The position taken by the FDA, CDC, and American Heart Association recommends that Americans consume less than 2,300 milligrams of sodium per day, with an “ideal” limit of 1,500 mg per day for adults. However, broad-ranging, population-level research suggests that sodium intakes at the levels routinely suggested by the medical establishment may be far more dangerous than levels much higher than current recommendations.
HEALTH PROBLEMS AND SALT
A 2011 study published in the Journal of the American Medical Association looking at sodium intake and cardiovascular events, such as stroke and heart attack, paints an interesting (and different) picture. The likelihood of health problems was quite high in individuals consuming less than 2g of sodium per day, the lowest rate of events was at about 5g per day of sodium intake.

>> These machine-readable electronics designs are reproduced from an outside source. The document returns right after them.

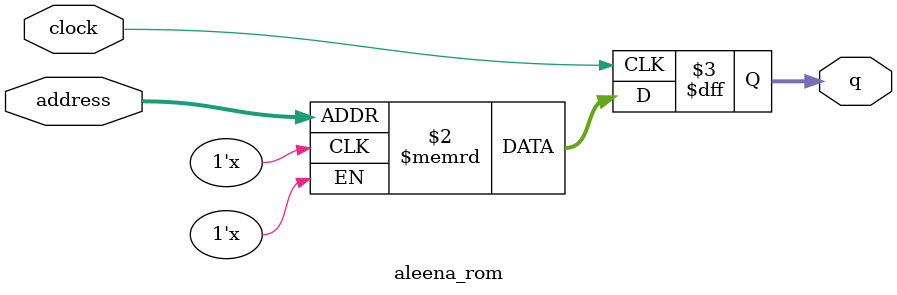
<source format=sv>
module aleena_rom (
	input logic clock,
	input logic [9:0] address,
	output logic [2:0] q
);

logic [2:0] memory [0:1023] /* synthesis ram_init_file = "./aleena/aleena.mif" */;

always_ff @ (posedge clock) begin
	q <= memory[address];
end

endmodule

</source>
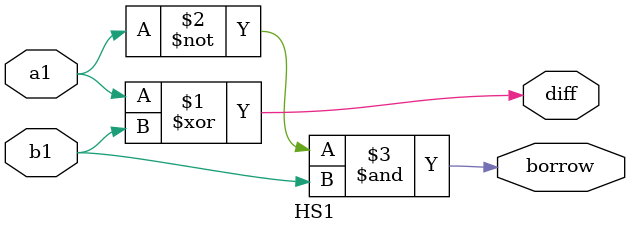
<source format=v>
module HA1(sum, carry, a, b);
  input a, b;
  output sum, carry;
  assign sum = a ^ b;    // XOR operation for sum (A XOR B)
  assign carry = a & b;  // AND operation for carry (A AND B)
endmodule

// Half Subtractor
module HS1(diff, borrow, a1, b1);
  input a1, b1;
  output diff, borrow;
  assign diff = a1 ^ b1;      // XOR operation for difference (A XOR B)
  assign borrow = ~a1 & b1;  // AND operation for borrow (A' AND B)
endmodule

</source>
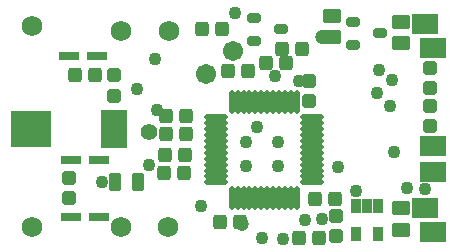
<source format=gbs>
G04 Layer_Color=16711935*
%FSLAX44Y44*%
%MOMM*%
G71*
G01*
G75*
G04:AMPARAMS|DCode=35|XSize=1.2032mm|YSize=1.1032mm|CornerRadius=0.2141mm|HoleSize=0mm|Usage=FLASHONLY|Rotation=0.000|XOffset=0mm|YOffset=0mm|HoleType=Round|Shape=RoundedRectangle|*
%AMROUNDEDRECTD35*
21,1,1.2032,0.6750,0,0,0.0*
21,1,0.7750,1.1032,0,0,0.0*
1,1,0.4282,0.3875,-0.3375*
1,1,0.4282,-0.3875,-0.3375*
1,1,0.4282,-0.3875,0.3375*
1,1,0.4282,0.3875,0.3375*
%
%ADD35ROUNDEDRECTD35*%
G04:AMPARAMS|DCode=37|XSize=1.2032mm|YSize=1.1032mm|CornerRadius=0.2141mm|HoleSize=0mm|Usage=FLASHONLY|Rotation=90.000|XOffset=0mm|YOffset=0mm|HoleType=Round|Shape=RoundedRectangle|*
%AMROUNDEDRECTD37*
21,1,1.2032,0.6750,0,0,90.0*
21,1,0.7750,1.1032,0,0,90.0*
1,1,0.4282,0.3375,0.3875*
1,1,0.4282,0.3375,-0.3875*
1,1,0.4282,-0.3375,-0.3875*
1,1,0.4282,-0.3375,0.3875*
%
%ADD37ROUNDEDRECTD37*%
%ADD40C,1.7272*%
%ADD41C,1.2032*%
%ADD42C,1.4032*%
%ADD43C,1.1032*%
G04:AMPARAMS|DCode=44|XSize=1.5032mm|YSize=1.0032mm|CornerRadius=0.2016mm|HoleSize=0mm|Usage=FLASHONLY|Rotation=270.000|XOffset=0mm|YOffset=0mm|HoleType=Round|Shape=RoundedRectangle|*
%AMROUNDEDRECTD44*
21,1,1.5032,0.6000,0,0,270.0*
21,1,1.1000,1.0032,0,0,270.0*
1,1,0.4032,-0.3000,-0.5500*
1,1,0.4032,-0.3000,0.5500*
1,1,0.4032,0.3000,0.5500*
1,1,0.4032,0.3000,-0.5500*
%
%ADD44ROUNDEDRECTD44*%
%ADD45R,0.8532X1.3032*%
%ADD46O,2.0032X0.5032*%
%ADD47O,0.5032X2.0032*%
G04:AMPARAMS|DCode=48|XSize=0.8032mm|YSize=1.2032mm|CornerRadius=0.1766mm|HoleSize=0mm|Usage=FLASHONLY|Rotation=90.000|XOffset=0mm|YOffset=0mm|HoleType=Round|Shape=RoundedRectangle|*
%AMROUNDEDRECTD48*
21,1,0.8032,0.8500,0,0,90.0*
21,1,0.4500,1.2032,0,0,90.0*
1,1,0.3532,0.4250,0.2250*
1,1,0.3532,0.4250,-0.2250*
1,1,0.3532,-0.4250,-0.2250*
1,1,0.3532,-0.4250,0.2250*
%
%ADD48ROUNDEDRECTD48*%
%ADD49R,1.6532X0.7532*%
%ADD50R,2.2032X3.2032*%
%ADD51R,2.2032X1.7032*%
G04:AMPARAMS|DCode=52|XSize=1.6032mm|YSize=1.2032mm|CornerRadius=0.2266mm|HoleSize=0mm|Usage=FLASHONLY|Rotation=180.000|XOffset=0mm|YOffset=0mm|HoleType=Round|Shape=RoundedRectangle|*
%AMROUNDEDRECTD52*
21,1,1.6032,0.7500,0,0,180.0*
21,1,1.1500,1.2032,0,0,180.0*
1,1,0.4532,-0.5750,0.3750*
1,1,0.4532,0.5750,0.3750*
1,1,0.4532,0.5750,-0.3750*
1,1,0.4532,-0.5750,-0.3750*
%
%ADD52ROUNDEDRECTD52*%
%ADD53C,1.7032*%
G36*
X41000Y93000D02*
X7000D01*
Y123000D01*
X41000D01*
Y93000D01*
D02*
G37*
D35*
X282000Y34500D02*
D03*
Y17500D02*
D03*
X362000Y160000D02*
D03*
Y143000D02*
D03*
X56000Y49500D02*
D03*
Y66500D02*
D03*
X94000Y153500D02*
D03*
Y136500D02*
D03*
X362000Y128000D02*
D03*
Y111000D02*
D03*
X259000Y131500D02*
D03*
Y148500D02*
D03*
D37*
X251000Y16000D02*
D03*
X268000D02*
D03*
X155000Y119000D02*
D03*
X138000D02*
D03*
X154000Y71000D02*
D03*
X137000D02*
D03*
X61000Y153500D02*
D03*
X78000D02*
D03*
X236500Y176000D02*
D03*
X253500D02*
D03*
X169000Y193000D02*
D03*
X186000D02*
D03*
X190500Y157000D02*
D03*
X207500D02*
D03*
X240000Y164000D02*
D03*
X223000D02*
D03*
X264500Y49000D02*
D03*
X281500D02*
D03*
X184000Y29000D02*
D03*
X201000D02*
D03*
X155000Y104000D02*
D03*
X138000D02*
D03*
X154500Y86000D02*
D03*
X137500D02*
D03*
D40*
X358000Y197000D02*
D03*
X100000Y191000D02*
D03*
X141000D02*
D03*
X25000Y195000D02*
D03*
Y25000D02*
D03*
X100000D02*
D03*
X140000D02*
D03*
D41*
X270000Y186000D02*
D03*
X360000Y40000D02*
D03*
X203000Y28000D02*
D03*
D42*
X124000Y106000D02*
D03*
D43*
X317314Y138686D02*
D03*
X231000Y153000D02*
D03*
X319000Y158000D02*
D03*
X330000Y149686D02*
D03*
X131000Y124000D02*
D03*
X114000Y142000D02*
D03*
X327999Y128000D02*
D03*
X331000Y89000D02*
D03*
X362000Y143000D02*
D03*
X363000Y173000D02*
D03*
X168000Y43000D02*
D03*
X84000Y63000D02*
D03*
X124000Y78000D02*
D03*
X342000Y58000D02*
D03*
X358000Y57000D02*
D03*
X129000Y167000D02*
D03*
X299000Y56000D02*
D03*
X270000Y32000D02*
D03*
X237000Y15000D02*
D03*
X220000Y16000D02*
D03*
X256000Y31000D02*
D03*
X197000Y206000D02*
D03*
X206000Y97000D02*
D03*
Y77000D02*
D03*
X233000D02*
D03*
Y97000D02*
D03*
X251000Y148500D02*
D03*
X215000Y110000D02*
D03*
X284000Y76000D02*
D03*
D44*
X95000Y63000D02*
D03*
X115000D02*
D03*
D45*
X299000Y19000D02*
D03*
X318000D02*
D03*
Y43000D02*
D03*
X308500D02*
D03*
X299000D02*
D03*
D46*
X181000Y63000D02*
D03*
Y68000D02*
D03*
Y73000D02*
D03*
Y78000D02*
D03*
Y83000D02*
D03*
Y88000D02*
D03*
Y93000D02*
D03*
Y98000D02*
D03*
Y103000D02*
D03*
Y108000D02*
D03*
Y113000D02*
D03*
Y118000D02*
D03*
X262000D02*
D03*
Y113000D02*
D03*
Y108000D02*
D03*
Y103000D02*
D03*
Y98000D02*
D03*
Y93000D02*
D03*
Y88000D02*
D03*
Y83000D02*
D03*
Y78000D02*
D03*
Y73000D02*
D03*
Y68000D02*
D03*
Y63000D02*
D03*
D47*
X194000Y131000D02*
D03*
X199000D02*
D03*
X204000D02*
D03*
X209000D02*
D03*
X214000D02*
D03*
X219000D02*
D03*
X224000D02*
D03*
X229000D02*
D03*
X234000D02*
D03*
X239000D02*
D03*
X244000D02*
D03*
X249000D02*
D03*
Y50000D02*
D03*
X244000D02*
D03*
X239000D02*
D03*
X234000D02*
D03*
X229000D02*
D03*
X224000D02*
D03*
X219000D02*
D03*
X214000D02*
D03*
X209000D02*
D03*
X204000D02*
D03*
X199000D02*
D03*
X194000D02*
D03*
D48*
X319500Y189000D02*
D03*
X296500Y198500D02*
D03*
Y179500D02*
D03*
X213000Y183000D02*
D03*
Y202000D02*
D03*
X236000Y192500D02*
D03*
D49*
X81750Y82000D02*
D03*
X58250D02*
D03*
X79750Y170000D02*
D03*
X56250D02*
D03*
X58000Y34000D02*
D03*
X81500D02*
D03*
D50*
X94000Y108000D02*
D03*
D51*
X358000Y41000D02*
D03*
X364000Y21000D02*
D03*
X358000Y197000D02*
D03*
X364000Y177000D02*
D03*
Y72000D02*
D03*
Y94000D02*
D03*
D52*
X337000Y23000D02*
D03*
Y41000D02*
D03*
Y199000D02*
D03*
Y181000D02*
D03*
X279000Y204000D02*
D03*
Y186000D02*
D03*
D53*
X172000Y155000D02*
D03*
X195000Y174000D02*
D03*
M02*

</source>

This is more than double what is recommended by the AHA, FDA, and CDC. What is particularly interesting is the study’s authors noted that one must get as high as 8g of sodium per day to see the same degree of problems as below 2g per day of intake.
SALT AND BLOOD PRESSURE
Another study published in Preventive Medicine found that not only was sodium restriction ineffective in hypertensive patients, those who consumed lower than 2.5g per day of sodium had consistently HIGHER blood pressure than those who consumed larger amounts. It’s important to note that this study was done in a population that one could reasonably assume a reduction in sodium intake might actually be helpful - but it was not.
These studies involved a population of people with known cardiovascular disease. What if we are thinking about healthy or physically active populations, where the electrolyte requirement is even higher?
ESPECIALLY IF YOU LIVE AN ACTIVE
KETOGENIC OR FASTING LIFESTYLE
Each day it becomes more clear that recommendations for low sodium intakes are dubious even for folks who are not healthy, but this sodium-electrolyte phobia has spilled over into the world of athletics and has had profound negative effects.